Work instructions →
A: Answer these questions from the forum thread on clocking and reset in VHDL and Verilog:
(i) Which form does Jonathan Bromley hope the poster now uses instead of clk'event clk=1?
(ii) What reason does he give for the edge specification on reset in Verilog?
(iii) With the clock frozen at 0, which action runs when reset goes from 0 to 1?
B: Write the next part of the forum thread on clocking and reset in VHDL and Verilog, starting after its final sentence.

Supplied text →
# # # #

Reply by Gabor August 28, 20072007-08-28
On Aug 28, 4:54 am, Jonathan Bromley <jonathan.brom...@MYCOMPANY.com>
wrote:

> On Tue, 28 Aug 2007 01:40:22 -0700, anilcel...@gmail.com wrote:
> >Hi,
>
> >I am confused about the clocking scheme of the two most popular hdl.
> >The most common usage of clock and reset signal is clk'event clk=1 or
> >reset=1.
>
> I hope you are now using the much clearer form
>   rising_edge(clock)
> but yes, you're right.
>
> >As you see reset signal seem to be a level sensitive as it
> >should be. But in verilog the common structure for clocking is posedge
> >clk or negedge reset. As you see there is an edge constraint for reset
> >signal in verilog. Why this is different in these hdls.
>
> Because Verilog cannot detect the clock edge in procedural code.
>
> Many people are surprised to see the edge specification on reset
> in Verilog.  However, think what would happen without it....
>
> always @((posedge clock) or reset)  /// WRONG
>   if (reset == 1'b0)
>     Q <= 0;
>   else
>     Q <= D;
>
> Imagine that clock is frozen at 0.  Now make reset go from
> 1 to 0: this is good, the edge on reset triggers the always
> block, (reset==1'b0) is true, the flip-flop resets.  Next,
> take reset away (0->1).  The rising edge on reset will
> again trigger the always block.  (reset==1'b0) is now false.
> Consequently, the clocked action Q<=D is executed.  This is
> clearly wrong.

# # # #

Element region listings
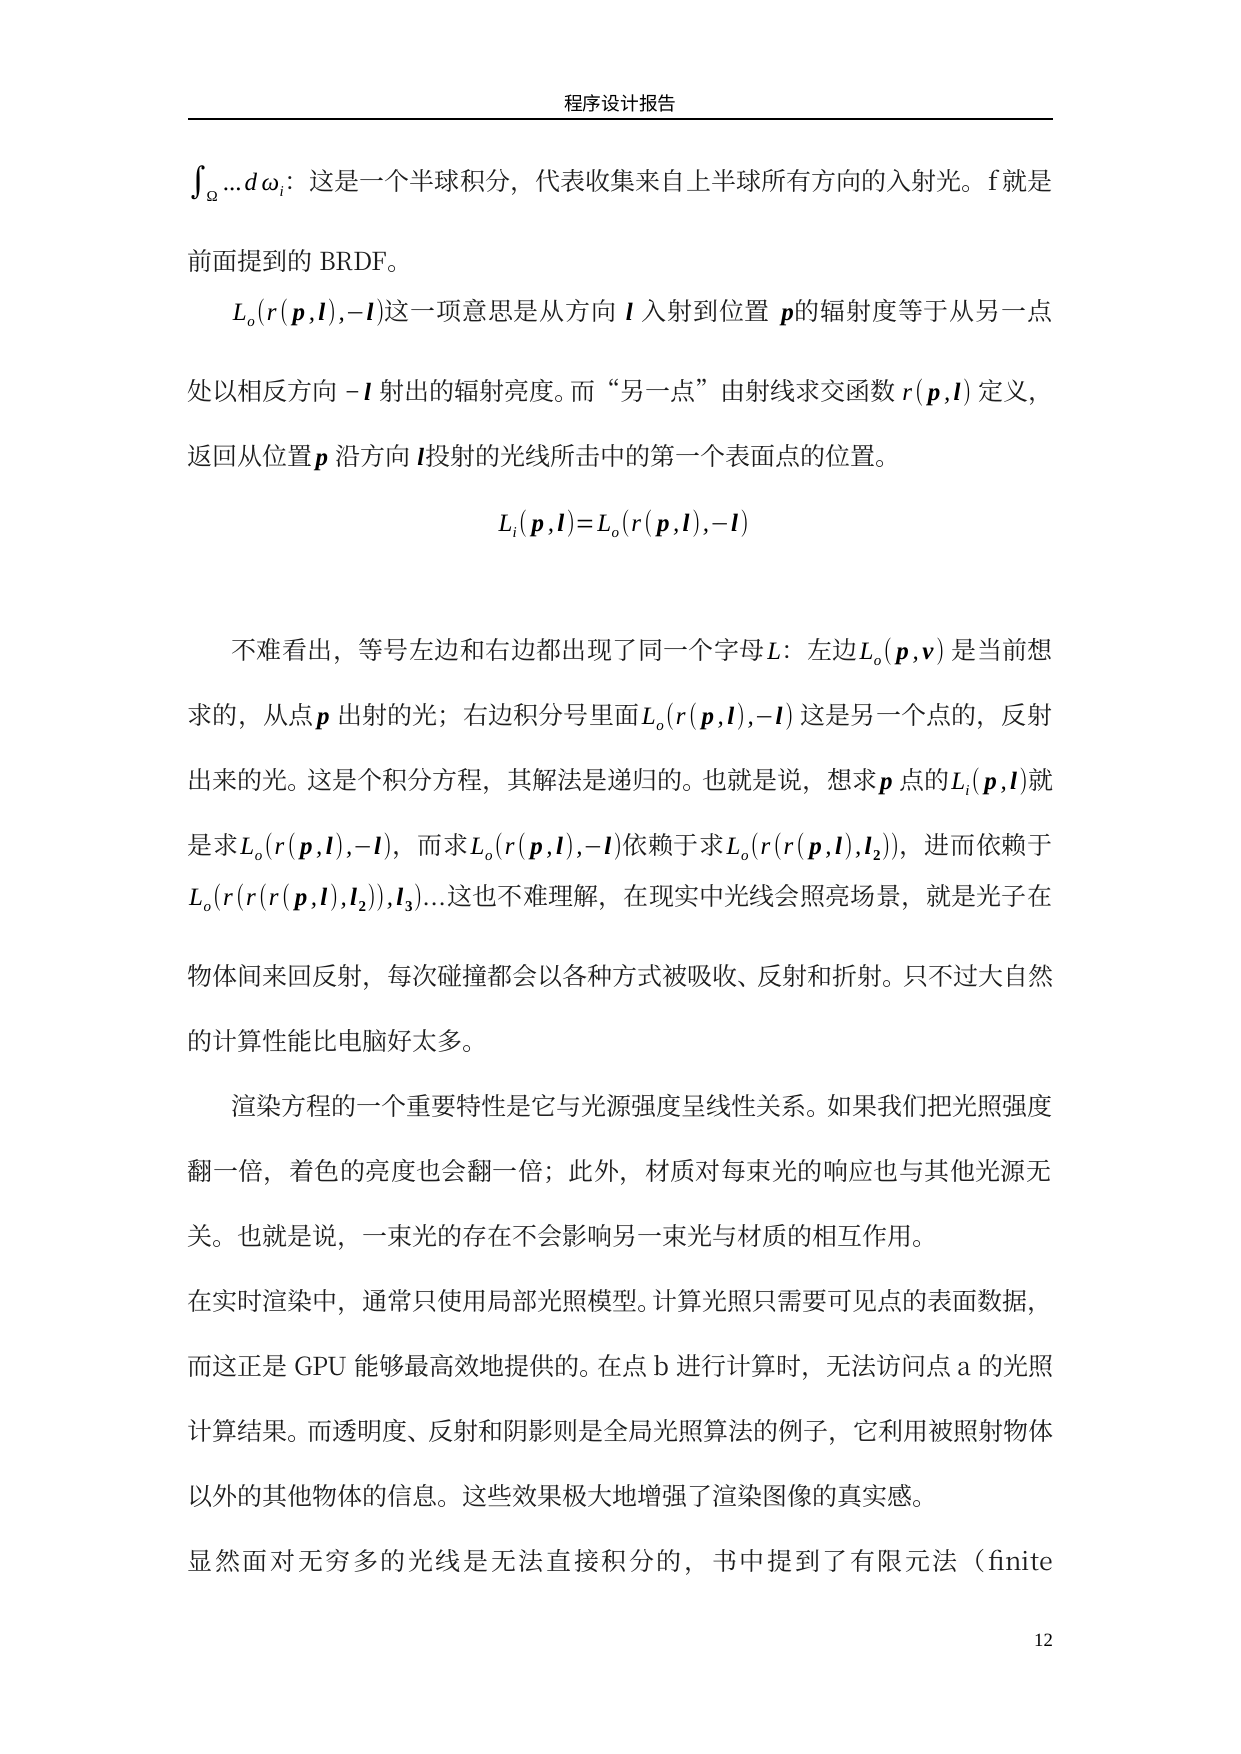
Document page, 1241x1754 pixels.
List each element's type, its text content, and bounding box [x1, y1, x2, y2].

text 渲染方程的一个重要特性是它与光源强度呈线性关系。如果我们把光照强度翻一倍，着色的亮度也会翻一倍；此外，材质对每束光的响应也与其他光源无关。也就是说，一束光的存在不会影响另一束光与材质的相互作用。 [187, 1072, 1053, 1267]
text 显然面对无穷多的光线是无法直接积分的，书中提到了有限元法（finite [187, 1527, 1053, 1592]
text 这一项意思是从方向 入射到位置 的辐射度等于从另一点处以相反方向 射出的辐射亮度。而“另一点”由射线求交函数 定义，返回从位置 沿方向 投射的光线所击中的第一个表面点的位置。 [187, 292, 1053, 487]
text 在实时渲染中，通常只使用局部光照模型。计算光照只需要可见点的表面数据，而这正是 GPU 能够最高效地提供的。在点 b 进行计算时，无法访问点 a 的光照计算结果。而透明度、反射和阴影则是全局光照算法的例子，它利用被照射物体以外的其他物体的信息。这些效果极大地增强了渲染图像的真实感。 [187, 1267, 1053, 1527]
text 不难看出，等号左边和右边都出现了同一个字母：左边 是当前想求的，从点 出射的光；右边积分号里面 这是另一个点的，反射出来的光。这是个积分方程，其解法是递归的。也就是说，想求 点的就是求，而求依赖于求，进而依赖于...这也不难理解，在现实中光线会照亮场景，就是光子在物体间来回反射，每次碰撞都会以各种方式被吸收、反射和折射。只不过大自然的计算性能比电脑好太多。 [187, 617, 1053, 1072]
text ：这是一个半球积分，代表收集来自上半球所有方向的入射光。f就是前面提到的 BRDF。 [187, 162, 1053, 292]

# # # #

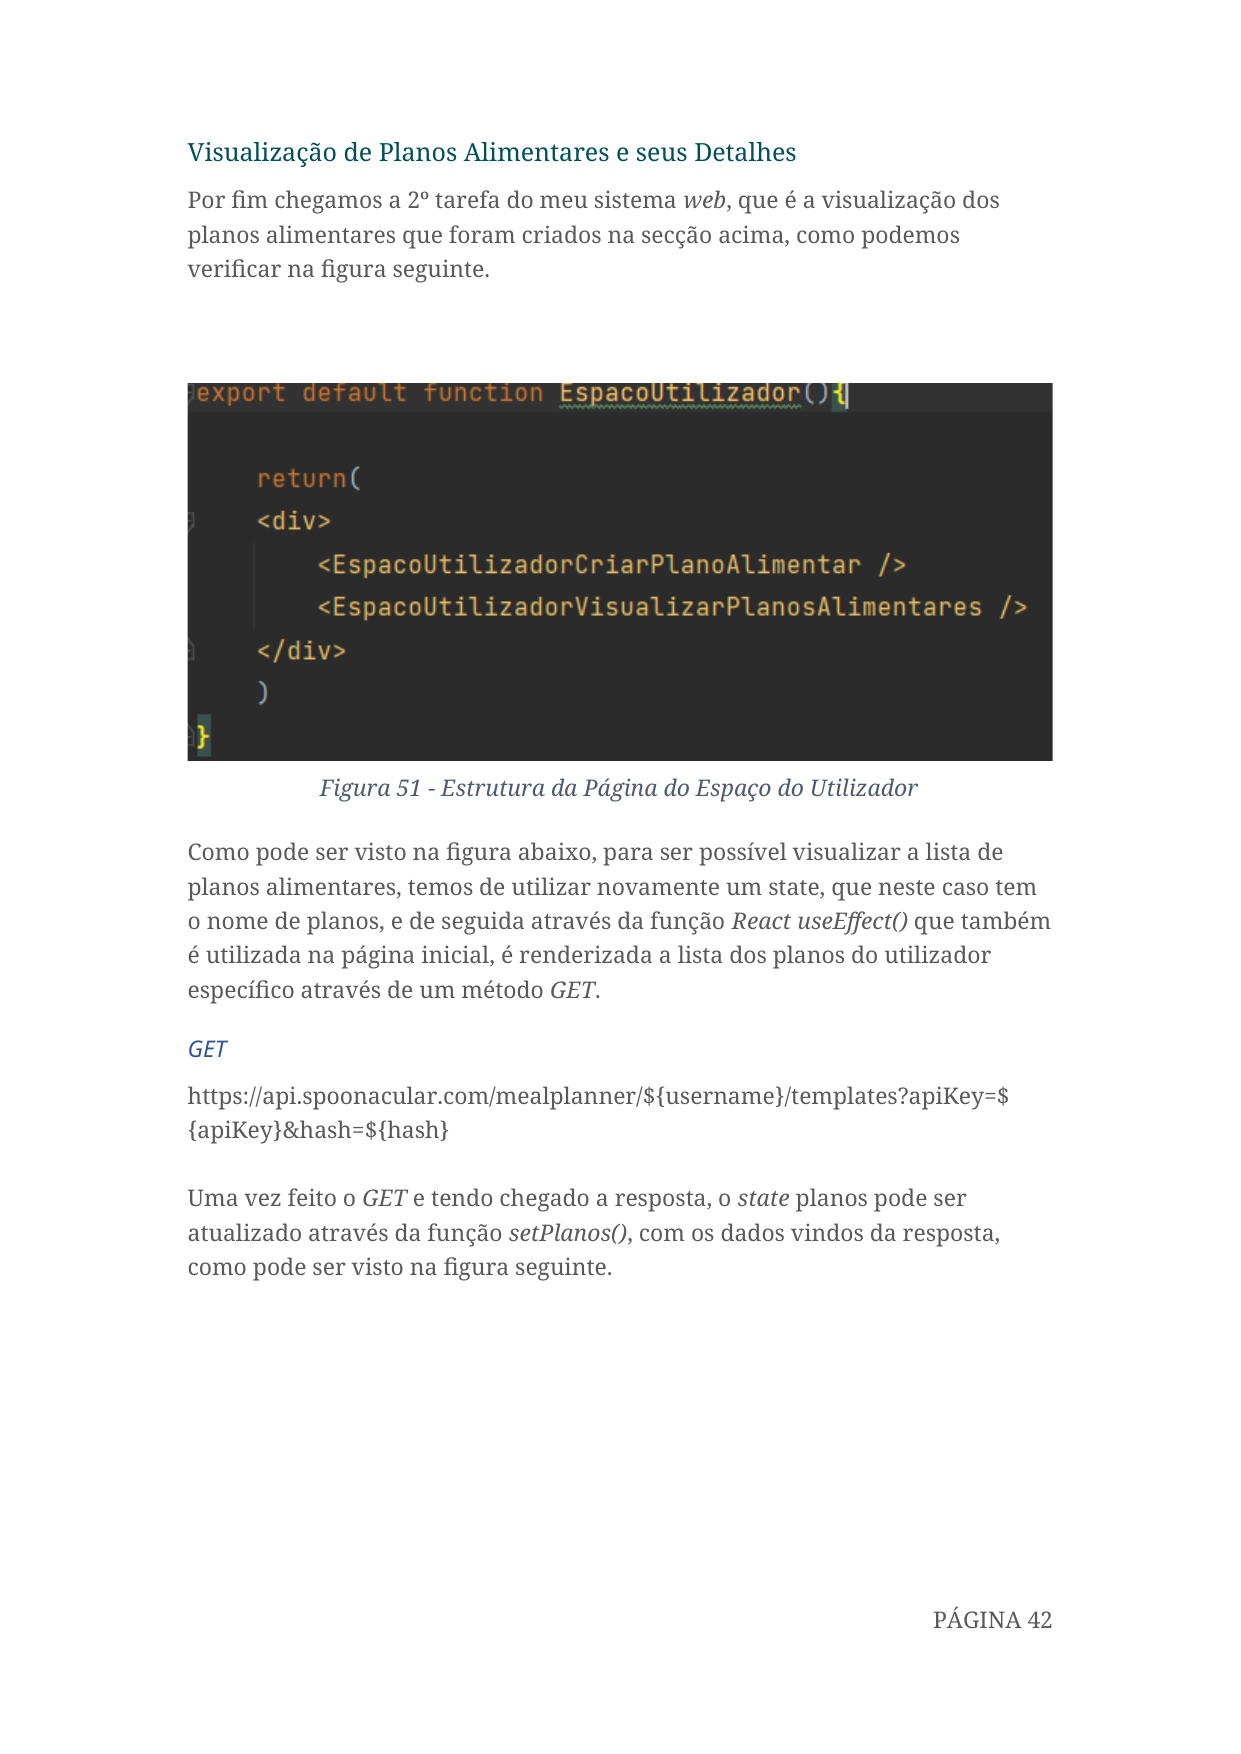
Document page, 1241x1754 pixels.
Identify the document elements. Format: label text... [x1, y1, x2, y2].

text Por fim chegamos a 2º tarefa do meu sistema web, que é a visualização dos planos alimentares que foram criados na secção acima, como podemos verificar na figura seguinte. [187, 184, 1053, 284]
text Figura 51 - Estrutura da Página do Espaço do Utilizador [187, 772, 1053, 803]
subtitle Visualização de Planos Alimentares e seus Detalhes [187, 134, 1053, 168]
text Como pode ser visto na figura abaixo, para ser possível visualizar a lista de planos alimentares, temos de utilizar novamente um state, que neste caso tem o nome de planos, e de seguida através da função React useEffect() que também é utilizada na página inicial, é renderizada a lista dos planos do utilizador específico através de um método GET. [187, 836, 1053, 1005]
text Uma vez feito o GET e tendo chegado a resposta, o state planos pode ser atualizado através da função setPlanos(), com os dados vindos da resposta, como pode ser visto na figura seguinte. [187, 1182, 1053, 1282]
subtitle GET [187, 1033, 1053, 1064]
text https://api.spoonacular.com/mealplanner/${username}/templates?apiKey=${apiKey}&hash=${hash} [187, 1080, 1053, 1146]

# # # #

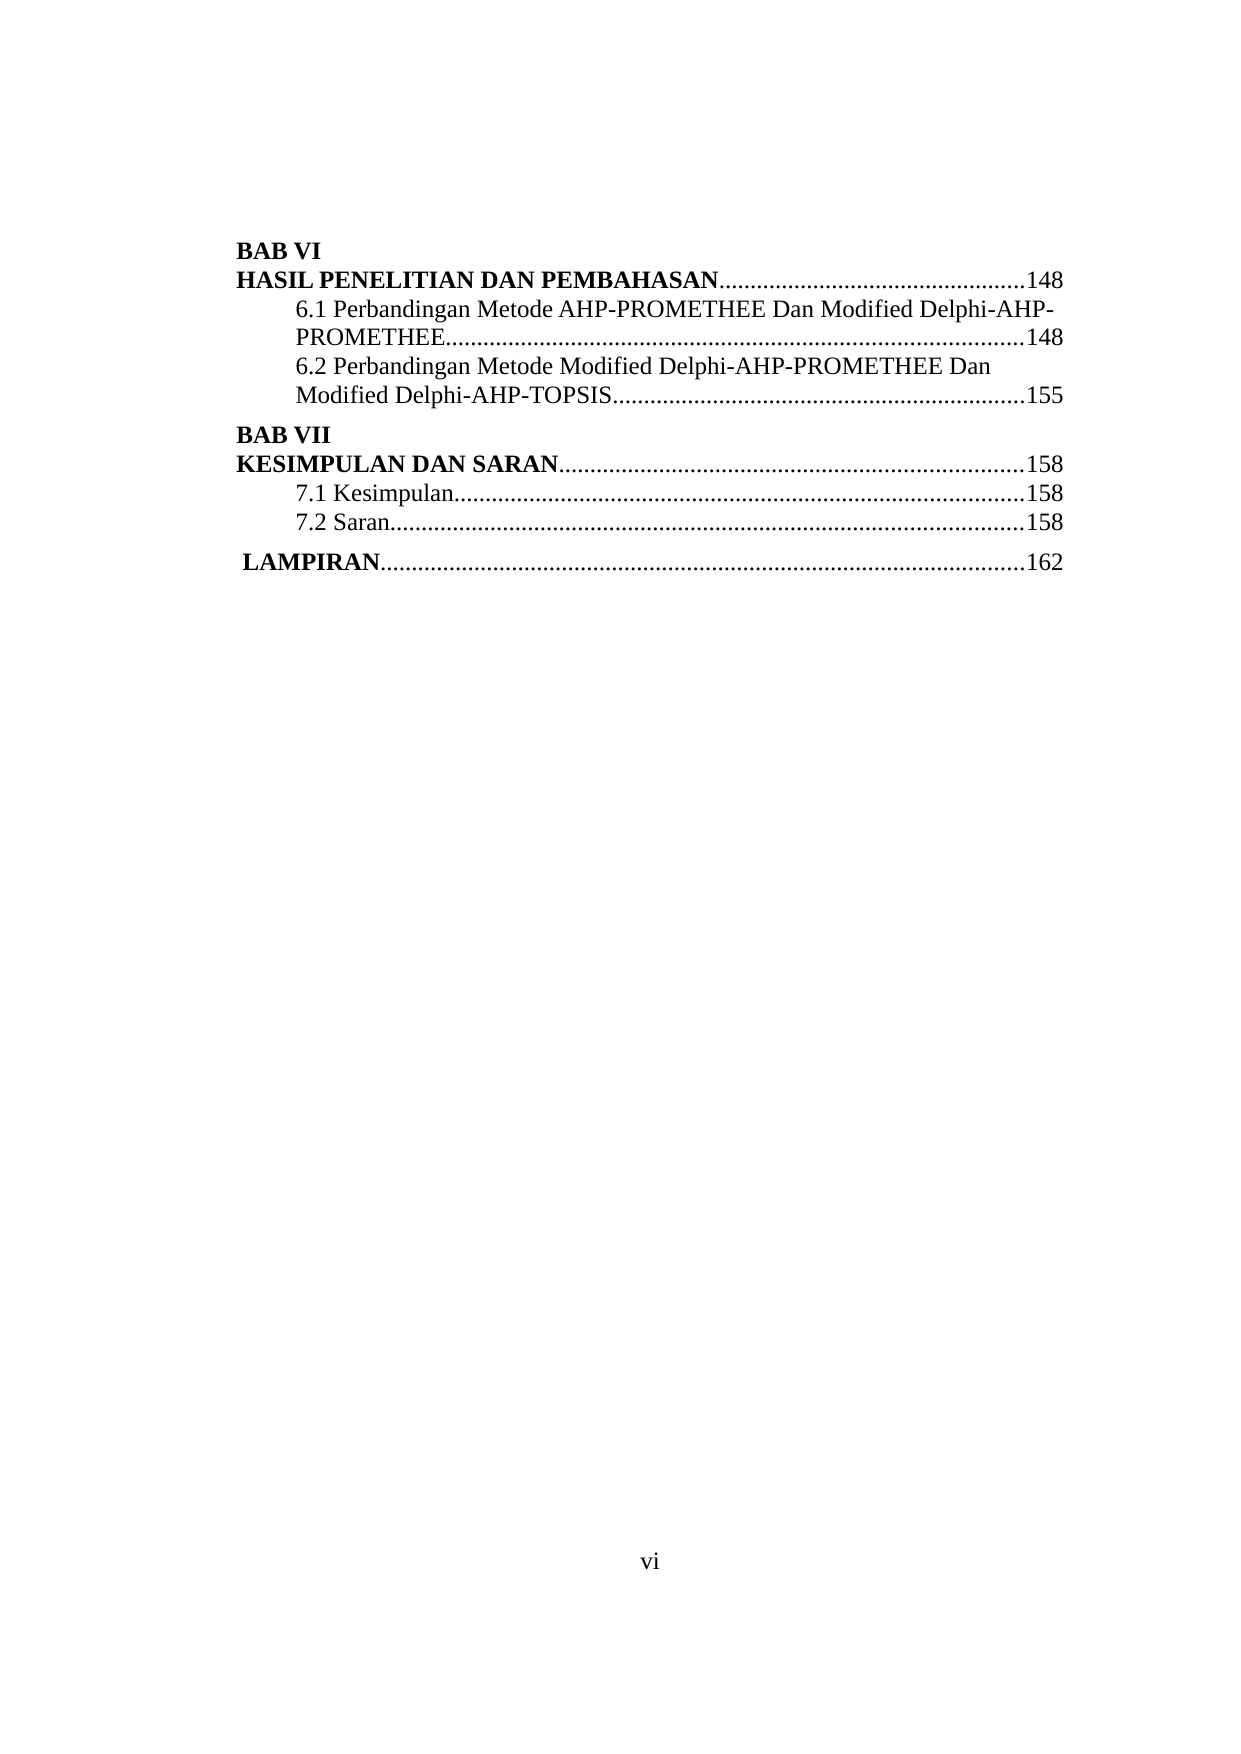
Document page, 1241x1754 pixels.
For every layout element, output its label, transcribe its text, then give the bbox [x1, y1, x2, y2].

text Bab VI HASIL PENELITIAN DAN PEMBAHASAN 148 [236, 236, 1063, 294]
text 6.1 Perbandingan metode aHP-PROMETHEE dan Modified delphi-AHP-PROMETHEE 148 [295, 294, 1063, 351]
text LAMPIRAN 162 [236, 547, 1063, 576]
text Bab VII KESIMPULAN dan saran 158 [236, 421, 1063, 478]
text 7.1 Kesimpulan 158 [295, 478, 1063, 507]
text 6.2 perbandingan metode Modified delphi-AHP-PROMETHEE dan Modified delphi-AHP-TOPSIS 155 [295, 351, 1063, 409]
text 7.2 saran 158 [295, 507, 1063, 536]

# # # #

Answers for the tasks →
A:
(i) rising_edge(clock)
(ii) Verilog cannot detect the clock edge in procedural code.
(iii) The clocked action Q<=D.

B:
>


The big difference between the Verilog and VHDL template
is the lack of an "if" along with the "else".  In the case
of clock frozen at 0, you might be able to fix this using
else if (clock)
but then you'd have bad behavior in the clock frozen high
case.

In non-synthesizable code you could add @(posedge clock)
in the else clause, but that would require waiting for
an additional clock edge when the always block is triggered
by the rising edge of clock.


> > Does this have
> >any importance from the technology point of view ? I mean if the
> >synthesized circuits are same or different by the same synthesis tool.
>
> No.  Synthesis treats the standard clocked templates in the same
> way for Verilog and VHDL.
>
> The one big difference is that it is effectively impossible to
> use this style in Verilog to describe a flip-flop that has BOTH
> asynchronous set AND asynchronous reset, whereas in VHDL it's
> easy.  In practice, though, this isn't a significant problem.


What about?

always @(posedge clock or negedge reset_n or negedge set_n)
if (!reset_n)
  Q <= 0;
else if (!set_n)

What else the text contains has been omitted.